I think for modern parlance, it serves its purpose fine.
But on the technicality, a person in Christian theology is a rational hypostasis, which is actually a particular thing. So the particular people in the video would be persons, rather than the unity between them. That unity would be the human species/nature. Though sometimes individual nature is used for hypostasis.
Edit: what you say is true though
@@evan7391 I'm italian so I didn't know the technical terms. I looked up how it was translated in Dignitas Infinita (since that's the most recent place I read the definition of person in) and it used individual substance... which can be easily misunderstood as the word substance commonly means something else. So i opted to say "anything" thinking it would get my point across servicebly
Category theory? I've watched few recently, good coz that implies more people are getting more interested in math.
Thanks
Can't wait for a monad explanation sometime in 2034
Hopefully it doesn't take quite that long! Unfortunately I really don't get as much time as I'd like to be working on videos, but hopefully I can get videos out quicker in the future
Its funny because using monads as a programmer is quite intuitive (it’s a data structure with flat map), I’ve read about 1000 category theory explanations and none of them make sense.
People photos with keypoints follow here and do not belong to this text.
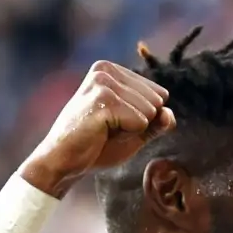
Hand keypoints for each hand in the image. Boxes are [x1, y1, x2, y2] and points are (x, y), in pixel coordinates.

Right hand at [20, 61, 176, 197]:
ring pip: (151, 111)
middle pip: (157, 101)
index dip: (143, 118)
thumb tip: (169, 113)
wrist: (64, 162)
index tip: (115, 124)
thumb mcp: (134, 132)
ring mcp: (103, 82)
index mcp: (112, 71)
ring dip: (131, 129)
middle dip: (139, 123)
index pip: (158, 94)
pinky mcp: (103, 99)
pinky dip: (127, 134)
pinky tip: (101, 133)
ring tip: (104, 131)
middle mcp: (106, 70)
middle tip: (109, 130)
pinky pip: (141, 121)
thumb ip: (156, 122)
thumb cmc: (96, 146)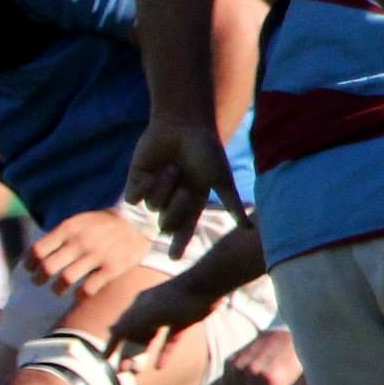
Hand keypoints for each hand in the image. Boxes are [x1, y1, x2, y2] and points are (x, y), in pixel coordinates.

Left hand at [23, 210, 149, 297]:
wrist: (137, 223)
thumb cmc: (101, 224)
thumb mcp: (78, 221)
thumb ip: (59, 236)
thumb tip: (36, 255)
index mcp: (68, 229)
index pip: (39, 249)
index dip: (30, 262)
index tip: (30, 268)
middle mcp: (80, 242)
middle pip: (48, 267)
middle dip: (39, 278)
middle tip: (38, 281)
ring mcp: (97, 255)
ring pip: (66, 279)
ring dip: (57, 288)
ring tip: (57, 289)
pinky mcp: (112, 268)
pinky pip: (88, 288)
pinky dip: (79, 294)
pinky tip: (78, 293)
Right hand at [104, 270, 216, 371]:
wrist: (207, 285)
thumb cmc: (177, 299)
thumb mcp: (150, 313)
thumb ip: (131, 323)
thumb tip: (110, 331)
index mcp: (138, 307)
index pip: (120, 328)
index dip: (112, 344)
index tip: (105, 358)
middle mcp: (149, 311)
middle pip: (134, 335)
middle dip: (127, 353)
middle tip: (123, 371)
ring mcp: (166, 316)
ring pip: (150, 339)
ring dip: (143, 354)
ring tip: (137, 371)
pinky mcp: (182, 322)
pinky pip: (169, 340)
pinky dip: (164, 353)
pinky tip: (160, 366)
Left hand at [119, 118, 248, 257]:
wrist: (183, 126)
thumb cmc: (207, 151)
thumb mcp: (221, 180)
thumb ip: (233, 205)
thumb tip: (250, 230)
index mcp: (191, 201)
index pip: (185, 229)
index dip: (179, 244)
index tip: (174, 259)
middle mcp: (171, 199)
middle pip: (166, 223)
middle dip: (176, 209)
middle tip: (184, 188)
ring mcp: (153, 190)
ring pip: (152, 207)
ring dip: (163, 188)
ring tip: (171, 168)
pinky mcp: (136, 180)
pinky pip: (133, 199)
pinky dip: (142, 189)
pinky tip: (149, 174)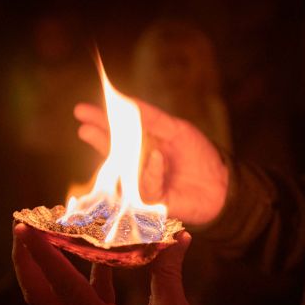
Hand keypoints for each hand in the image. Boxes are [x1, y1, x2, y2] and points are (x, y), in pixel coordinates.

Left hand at [13, 223, 206, 304]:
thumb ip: (168, 273)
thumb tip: (178, 237)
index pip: (66, 288)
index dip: (46, 255)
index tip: (28, 228)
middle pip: (39, 296)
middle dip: (25, 260)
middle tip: (21, 226)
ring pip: (50, 299)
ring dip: (42, 267)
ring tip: (41, 233)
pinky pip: (75, 301)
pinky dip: (77, 275)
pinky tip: (91, 251)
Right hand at [75, 101, 228, 224]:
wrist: (221, 185)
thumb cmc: (199, 155)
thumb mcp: (175, 129)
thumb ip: (151, 118)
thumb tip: (126, 101)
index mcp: (143, 144)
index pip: (116, 132)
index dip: (100, 121)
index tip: (82, 112)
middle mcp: (137, 163)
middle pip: (112, 151)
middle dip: (98, 138)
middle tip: (83, 127)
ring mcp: (141, 183)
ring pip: (121, 172)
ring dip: (124, 156)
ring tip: (144, 148)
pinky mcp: (150, 203)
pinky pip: (142, 186)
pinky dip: (151, 170)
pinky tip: (158, 158)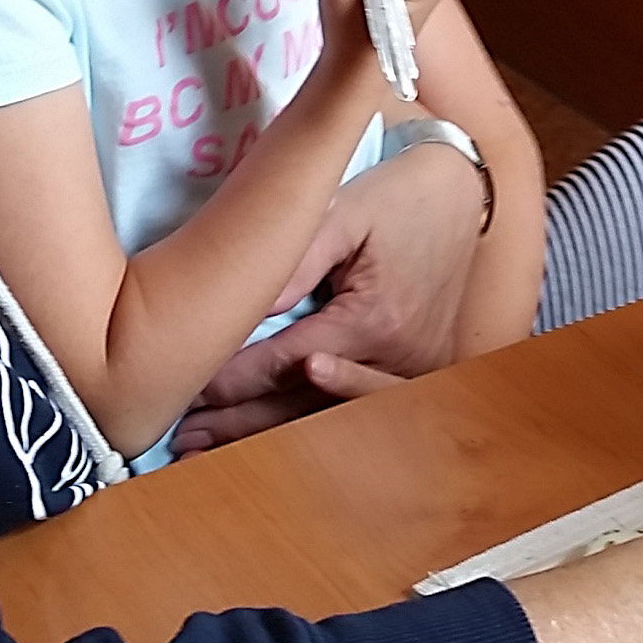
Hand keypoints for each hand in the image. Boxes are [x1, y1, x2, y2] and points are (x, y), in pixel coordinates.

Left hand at [169, 146, 483, 453]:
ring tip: (208, 447)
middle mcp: (399, 359)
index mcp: (375, 320)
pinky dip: (309, 427)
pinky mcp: (418, 375)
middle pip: (303, 406)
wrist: (459, 194)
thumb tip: (245, 301)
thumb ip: (297, 259)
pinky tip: (265, 440)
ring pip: (328, 420)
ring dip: (268, 436)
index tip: (184, 389)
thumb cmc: (396, 197)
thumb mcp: (344, 211)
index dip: (231, 380)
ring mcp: (412, 374)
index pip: (286, 364)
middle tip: (183, 433)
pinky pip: (355, 413)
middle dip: (240, 422)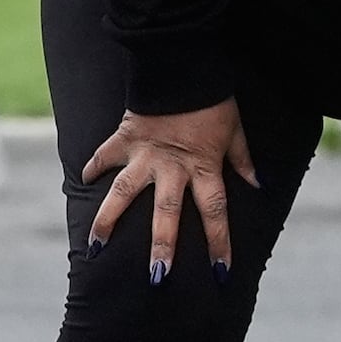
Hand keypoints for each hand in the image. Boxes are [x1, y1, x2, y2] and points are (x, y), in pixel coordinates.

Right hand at [81, 99, 260, 286]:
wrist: (183, 64)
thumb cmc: (214, 99)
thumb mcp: (235, 130)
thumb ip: (243, 160)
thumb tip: (258, 185)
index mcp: (203, 166)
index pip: (215, 211)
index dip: (220, 242)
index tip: (221, 273)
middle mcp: (172, 167)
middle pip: (167, 213)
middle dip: (163, 246)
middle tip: (158, 277)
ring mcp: (144, 154)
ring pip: (123, 193)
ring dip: (109, 220)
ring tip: (95, 248)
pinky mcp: (125, 137)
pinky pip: (105, 155)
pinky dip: (93, 165)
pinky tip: (82, 180)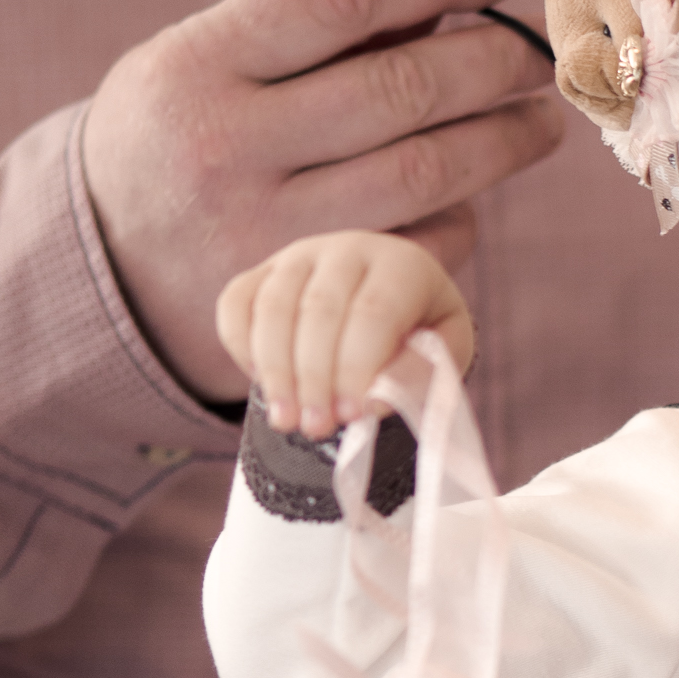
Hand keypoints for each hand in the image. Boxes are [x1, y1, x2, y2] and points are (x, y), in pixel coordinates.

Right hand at [82, 0, 560, 400]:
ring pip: (425, 172)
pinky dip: (460, 215)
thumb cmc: (184, 134)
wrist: (106, 271)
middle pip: (401, 89)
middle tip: (537, 53)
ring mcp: (269, 232)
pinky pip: (418, 246)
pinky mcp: (309, 300)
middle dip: (492, 62)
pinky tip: (472, 193)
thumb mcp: (211, 58)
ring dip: (503, 140)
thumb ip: (320, 20)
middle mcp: (229, 148)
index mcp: (199, 64)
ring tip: (539, 117)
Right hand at [216, 231, 471, 434]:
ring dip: (275, 370)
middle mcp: (347, 249)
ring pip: (273, 307)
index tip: (351, 415)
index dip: (357, 367)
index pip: (374, 312)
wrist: (388, 307)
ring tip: (285, 421)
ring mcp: (298, 256)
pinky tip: (263, 386)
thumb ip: (419, 374)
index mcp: (402, 264)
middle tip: (316, 428)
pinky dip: (240, 347)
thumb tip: (373, 402)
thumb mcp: (443, 355)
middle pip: (319, 309)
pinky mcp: (261, 271)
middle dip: (314, 377)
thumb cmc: (419, 336)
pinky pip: (235, 303)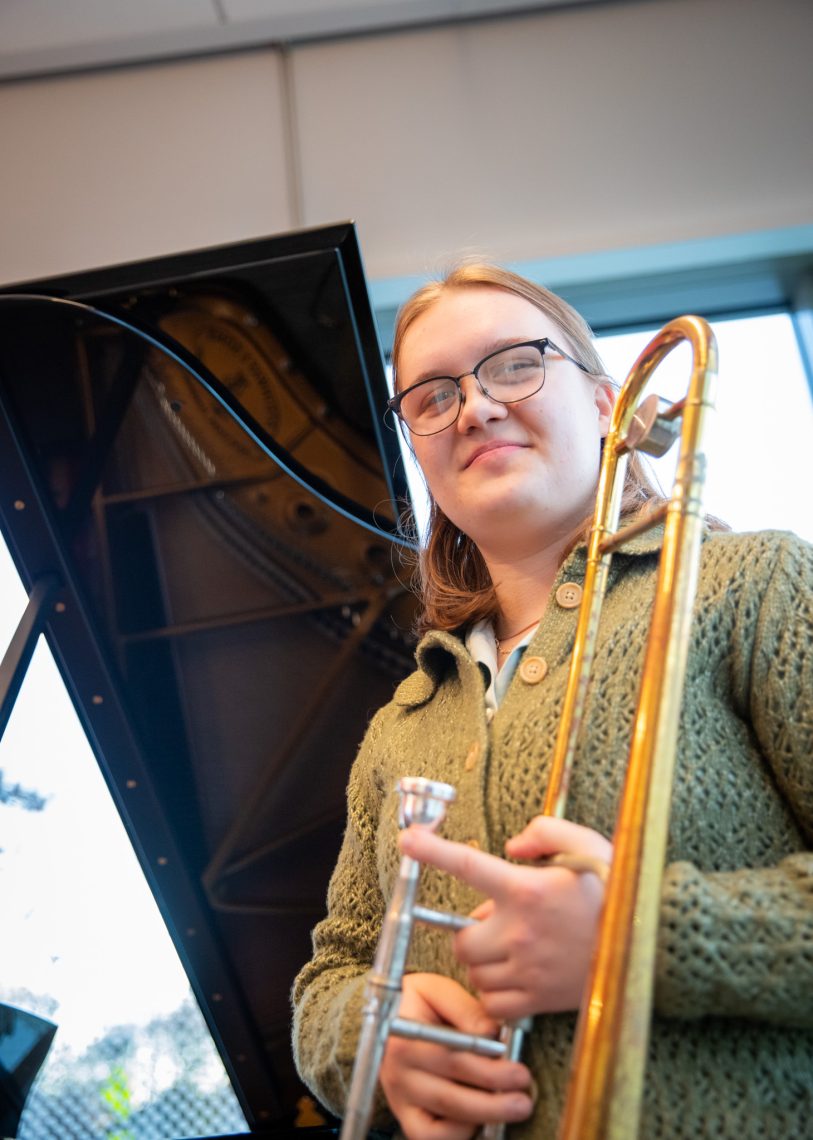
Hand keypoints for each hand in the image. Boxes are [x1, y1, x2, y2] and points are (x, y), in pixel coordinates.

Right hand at [379, 972, 533, 1139]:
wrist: (385, 1015)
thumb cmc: (416, 1001)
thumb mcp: (436, 990)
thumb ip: (464, 1008)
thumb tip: (492, 1033)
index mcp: (405, 1037)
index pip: (452, 1059)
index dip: (488, 1070)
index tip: (519, 1072)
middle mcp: (398, 1072)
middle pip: (449, 1096)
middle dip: (493, 1102)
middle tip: (524, 1099)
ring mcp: (400, 1098)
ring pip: (441, 1123)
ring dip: (481, 1119)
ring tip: (512, 1109)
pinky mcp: (405, 1115)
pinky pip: (428, 1137)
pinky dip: (456, 1134)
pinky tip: (479, 1120)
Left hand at [399, 817, 611, 1019]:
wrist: (653, 948)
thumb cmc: (617, 892)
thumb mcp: (588, 844)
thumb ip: (546, 832)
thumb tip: (512, 845)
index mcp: (528, 890)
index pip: (468, 865)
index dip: (433, 851)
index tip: (407, 841)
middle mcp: (520, 932)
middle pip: (462, 938)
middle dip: (472, 931)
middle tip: (501, 922)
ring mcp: (527, 970)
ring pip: (475, 970)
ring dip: (485, 960)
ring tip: (517, 948)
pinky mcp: (536, 1000)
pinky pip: (492, 1002)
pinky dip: (495, 992)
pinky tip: (519, 975)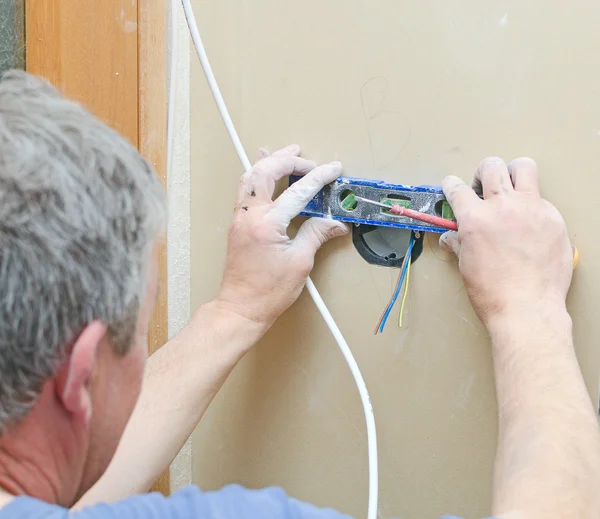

@@empathogen75 you forgot to say that a monad is just a monoid in the category of endofunctors
They made OOP in math🗿
but its functional...
Category theory then OOP
2:18 ah yes, my favorite huge amount, 0.0%
he said a huge number not a huge proportion (;
Category Theory confuses me 😂😢😮😅😊🌙😅😢
category theory says gender abolition?!
Yes if you have no (abstract away) qualities. Or in day-to-day terms: boring.
And there is no such thing as a boring person! But no harm in trying
I know you're being a bit facetious but actually the category theorist Eugenia Cheng gave a public talk on the links between category theory and gender non-conformity.
@@cosmicwakes6443 no actually i'm a trans woman and that's the firs thing i thought of. I'm gonna have to see this talk
@@jenreiss3107Sorry for misunderstanding your comment, I meant no offence. As for the videos on Eugenia Cheng they're easily found here on TH-cam.
Lo
wow....
Boring, the animations are great, but the content is not insightful at all. Maybe it is me, but I think you are dumbing down this too much...I mean, if your audience is someone who barely knows math, this is ok, but why would you show a category theory video to this audience...
because it's not actually that difficult and they can understand it given the correct explanation (i.e. this one)
@@lgbtthefeministgamer4039 then why do a 20 minute long video with no insight at all. I usually enjoy math videos a lot, but I could barely go through this one at 2x speed
as someone who uses categorical language all the time, i thought this video was very insightful. it's a common sentiment that category theory "abstracts mathematical thinking," but that's not really precise and it also doesn't explain the axioms we use for categories. so the more precise demonstration that it "abstracts composition," and the analogy with more basic types of abstraction, resulted in a kind of "aha" moment for me. also, the fact that it's watchable for more than just die-hard mathematicians is a good thing, isn't it?
@@bayleev7494 while I agree that to say that category theory is the abstraction of composition is insightful, it took more than 8 minutes to explain that...unnecessarily lengthy. I also agree that the aim should be to be watchable for people who are not just die-hard mathematicians. In the end the video is not terrible imo, it is just so boring with no great content...it is just a bunch of extremely simple and not so good examples.
That's awesome, you introduced the term of math function, but what cathegory theory actually is?
They should have called it abstralgebra.